Chanter, c’est aussi danser intérieurement avec son corps, à tout le moins, projeter la cage thoracique vers une invisible intention. J’ai tendance à lever les bras, ce qui pourrait passer pour une inutile grandiloquence. Or, sous la douche ce matin, j’ai compris, je crois, la raison. Lorsque le diaphragme, muscle silencieux et incontrôlable, participe correctement au chant, il soulève le thorax non pas juste par-devant, mais surtout à partir du coccyx en traversant, le long des côtes sous les bras, puis les zones latérales des omoplates. Il en résulte un soulèvement naturel des bras, comme si les ballasts étaient soudainement trop pleins. L’air est là, sans que le ventre n’intervienne (on demande souvent aux choristes de gonfler le bas du ventre, grande erreur, car cela a tendance à faire courber l’échine). Respirez en fermant la bouche (par le nez donc), vous comprendrez.
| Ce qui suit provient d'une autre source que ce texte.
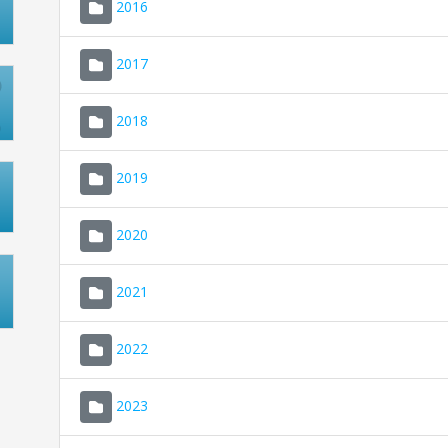
2016
2017
2018
2019
2020
2021
2022
2023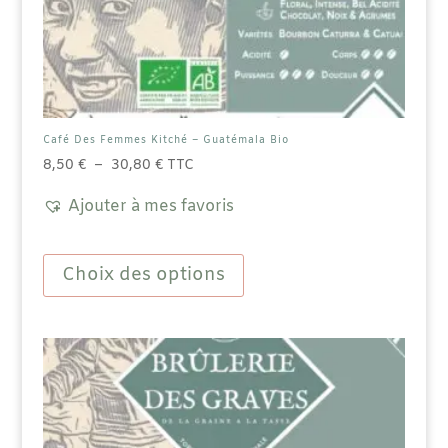
Café Des Femmes Kitché – Guatémala Bio
Plage
8,50
€
–
30,80
€
TTC
de
Ajouter à mes favoris
prix :
8,50 €
Ce
à
produit
Choix des options
30,80 €
a
plusieurs
variations.
Les
options
peuvent
être
choisies
sur
la
page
Il faut, je crois, davantage penser notre corps comme un arc. La colonne vertébrale est la corde qui se tend et la zone où placer la flèche, le chant, se situe au niveau du sternum, mais à l’arrière. Ce faisant, un espace est fait, telle une cheminée volcanique. Les cordes vocales ne sont pas l’appui, l’air n’y fait que passer. La lave, le souffle, réchauffe ensuite le palais où tout vibre, se meut, augmenté comme si on se trouvait sous la voute d’une cathédrale ou d’une grotte.
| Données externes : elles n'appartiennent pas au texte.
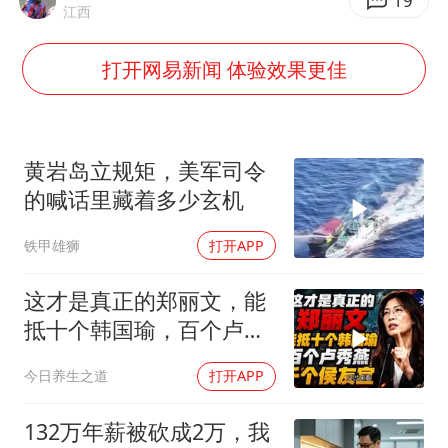
曝美拒绝乌增购“爱国者”导弹请求
19
江西
改名后的“青海拉面”店
打开网易新闻 体验效果更佳
台风灿鸿未来对中国无影响
广岛核爆81周年央视播《奥本海默》
东方之约 相约未来
黄岩岛立规矩，美军司令
的喊话里藏着多少玄机
铁甲雄狮
打开APP
这才是真正的郑丽文，能
抵十个韩国瑜，百个卢秀
燕，千个侯友宜
今日养生之道
打开APP
132万年薪被砍成2万，我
Il ne faut pas penser que cette tension de l’arc doit être rigide. Chanter ne relève pas de l’arbalète, mais plutôt de la grâce d’une harpe. Le travail repose donc sur une contradiction. Il faut être tendu pour chanter, mais il ne faut pas se durcir. Il faut maîtriser son corps pour arriver à le faire vibrer.
Il faut savoir danser sans se mouvoir, danser sans se déséquilibrer, contrôler pour libérer. Assez fort pour s’élever, assez souple pour ne pas casser. Entre le chêne et le roseau. Il faut savoir labourer, semer pour jouir ensuite du printemps retrouvé.